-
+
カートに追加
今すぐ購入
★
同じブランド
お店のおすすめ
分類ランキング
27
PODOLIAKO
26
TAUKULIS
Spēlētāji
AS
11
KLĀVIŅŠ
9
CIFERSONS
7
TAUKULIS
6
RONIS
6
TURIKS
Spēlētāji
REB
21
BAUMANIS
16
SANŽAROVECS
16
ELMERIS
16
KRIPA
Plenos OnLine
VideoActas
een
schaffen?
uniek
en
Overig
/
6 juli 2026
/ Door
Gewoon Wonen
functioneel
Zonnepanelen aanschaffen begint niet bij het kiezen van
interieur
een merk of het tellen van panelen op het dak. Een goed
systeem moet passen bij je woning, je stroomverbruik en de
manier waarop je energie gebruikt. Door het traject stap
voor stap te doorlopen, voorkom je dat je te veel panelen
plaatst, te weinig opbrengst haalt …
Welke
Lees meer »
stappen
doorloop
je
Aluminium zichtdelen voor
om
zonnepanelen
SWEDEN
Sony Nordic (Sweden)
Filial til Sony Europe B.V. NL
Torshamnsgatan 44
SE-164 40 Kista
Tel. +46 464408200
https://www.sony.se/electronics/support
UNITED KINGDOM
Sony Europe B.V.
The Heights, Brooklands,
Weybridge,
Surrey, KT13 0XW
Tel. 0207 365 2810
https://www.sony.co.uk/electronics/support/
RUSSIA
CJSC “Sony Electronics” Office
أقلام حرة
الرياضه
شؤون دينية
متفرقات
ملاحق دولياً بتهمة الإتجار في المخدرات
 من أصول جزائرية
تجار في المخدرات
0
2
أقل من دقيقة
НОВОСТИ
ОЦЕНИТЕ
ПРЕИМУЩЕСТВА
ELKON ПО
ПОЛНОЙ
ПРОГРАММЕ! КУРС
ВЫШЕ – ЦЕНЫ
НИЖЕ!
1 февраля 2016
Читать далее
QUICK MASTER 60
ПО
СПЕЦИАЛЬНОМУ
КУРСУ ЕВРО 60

***

## How to complete this task
Write out every line of the entries above, character for character and in the same order.

## Solved exercise
-
+
カートに追加
今すぐ購入
★
同じブランド
お店のおすすめ
分類ランキング
27
PODOLIAKO
26
TAUKULIS
Spēlētāji
AS
11
KLĀVIŅŠ
9
CIFERSONS
7
TAUKULIS
6
RONIS
6
TURIKS
Spēlētāji
REB
21
BAUMANIS
16
SANŽAROVECS
16
ELMERIS
16
KRIPA
Plenos OnLine
VideoActas
een
schaffen?
uniek
en
Overig
/
6 juli 2026
/ Door
Gewoon Wonen
functioneel
Zonnepanelen aanschaffen begint niet bij het kiezen van
interieur
een merk of het tellen van panelen op het dak. Een goed
systeem moet passen bij je woning, je stroomverbruik en de
manier waarop je energie gebruikt. Door het traject stap
voor stap te doorlopen, voorkom je dat je te veel panelen
plaatst, te weinig opbrengst haalt …
Welke
Lees meer »
stappen
doorloop
je
Aluminium zichtdelen voor
om
zonnepanelen
SWEDEN
Sony Nordic (Sweden)
Filial til Sony Europe B.V. NL
Torshamnsgatan 44
SE-164 40 Kista
Tel. +46 464408200
https://www.sony.se/electronics/support
UNITED KINGDOM
Sony Europe B.V.
The Heights, Brooklands,
Weybridge,
Surrey, KT13 0XW
Tel. 0207 365 2810
https://www.sony.co.uk/electronics/support/
RUSSIA
CJSC “Sony Electronics” Office
أقلام حرة
الرياضه
شؤون دينية
متفرقات
ملاحق دولياً بتهمة الإتجار في المخدرات
 من أصول جزائرية
تجار في المخدرات
0
2
أقل من دقيقة
НОВОСТИ
ОЦЕНИТЕ
ПРЕИМУЩЕСТВА
ELKON ПО
ПОЛНОЙ
ПРОГРАММЕ! КУРС
ВЫШЕ – ЦЕНЫ
НИЖЕ!
1 февраля 2016
Читать далее
QUICK MASTER 60
ПО
СПЕЦИАЛЬНОМУ
КУРСУ ЕВРО 60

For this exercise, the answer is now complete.